Fringe benefits furnished or granted, in cash or in kind, by an employer to its managerial or supervisory employees, are not considered part of compensation income; thus, exempt from withholding tax on compensation. Instead, these fringe benefits are subject to a fringe benefit tax equivalent to 32% of the grossed-up monetary value of the benefit, which the employer is legally required to pay. On the other hand, fringe benefits given to rank and file employees, while exempt from fringe benefit tax, form part of compensation income taxable under the regular income tax rates provided in Section 24(A)(2) of the NIRC, of 1997, as amended; and consequently, subject to withholding tax on compensation. 


Furthermore, fringe benefits of relatively small value furnished by the employer to his employees (both managerial/supervisory and rank and file) as a means of promoting health, goodwill, contentment, or efficiency, otherwise known as de minimis benefits, that are exempt from both income tax on compensation and fringe benefit tax; hence, not subject to withholding tax, are limited and exclusive only to those enumerated under RR No. 3-98, as amended. All other benefits given by the employer which are not included in the said list, although of relatively small value, shall not be considered as de minimis benefits; hence, shall be subject to income tax as well as withholding tax on compensation income, for rank and file employees, or fringe benefits tax for managerial and supervisory employees, as the case may be.


Section VII of RMO No. 23-2014 is valid; Section VI contravenes, in part, the provisions of the NIRC of 1997, as amended, and its implementing rules. 

The Court finds that the CIR gravely abused its discretion in issuing Section VI of RMO No. 23-2014 insofar as it includes the Governor, City Mayor, Municipal Mayor, Barangay Captain, and Heads of Office in agencies, GOCCs, and other government offices, as persons required to withhold and remit withholding taxes, as they are not among those officials designated by the 1997 NIRC, as amended, and its implementing rules. 


Dispositive Portion:

WHEREFORE, premises considered, the Petitions and Petitions-in Interventions are PARTIALLY GRANTED. Section VI of Revenue Memorandum Order No. 23-2014 is DECLARED null and void insofar as it names the Governor, City Mayor, Municipal Mayor, Barangay Captain, and Heads of Office in government agencies, government- owned or -controlled corporations, and other government offices, as persons required to withhold and remit withholding taxes. 


Sections III, IV and VII of RMO No. 23-2014 are DECLARED valid inasmuch as they merely mirror the provisions of the National Internal Revenue Code of 1997, as amended.

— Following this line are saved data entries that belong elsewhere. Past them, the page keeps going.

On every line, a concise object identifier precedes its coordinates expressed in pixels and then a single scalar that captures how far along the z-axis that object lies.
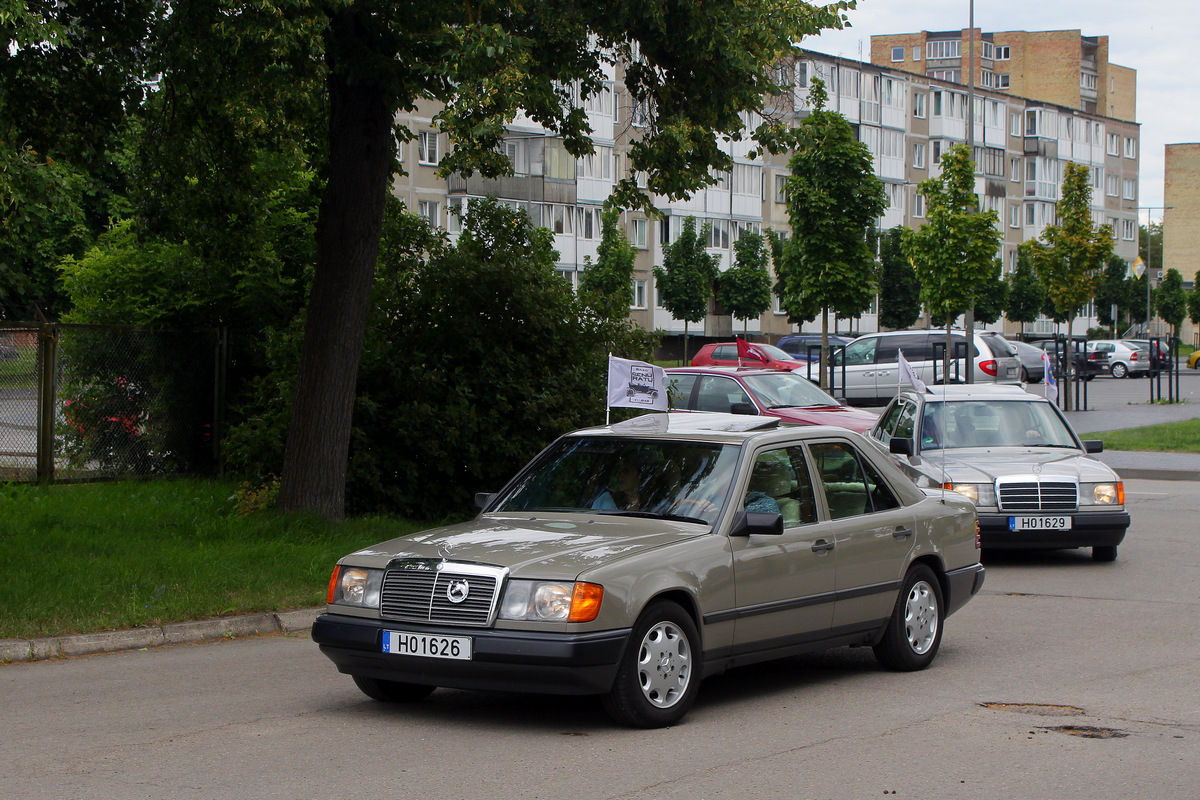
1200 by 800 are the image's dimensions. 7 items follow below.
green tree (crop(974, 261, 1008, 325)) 72.94
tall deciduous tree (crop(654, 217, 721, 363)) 65.25
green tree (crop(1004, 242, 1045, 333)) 81.38
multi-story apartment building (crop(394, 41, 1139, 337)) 62.84
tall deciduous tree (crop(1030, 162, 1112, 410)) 38.19
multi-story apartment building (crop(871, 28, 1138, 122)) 116.00
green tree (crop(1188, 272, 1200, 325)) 94.50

However, the Court cannot rule on petitioners' claims of exemption from withholding tax on compensation income because these involve issues that are essentially factual or evidentiary in nature, which must be raised in the appropriate administrative and/or judicial proceeding. 


The Court's Decision upholding the validity of Sections III and IV of the assailed RMO is to be applied only prospectively. 


Finally, the Petition for Mandamus in G.R. No. 213446 is hereby DENIED on the ground of mootness.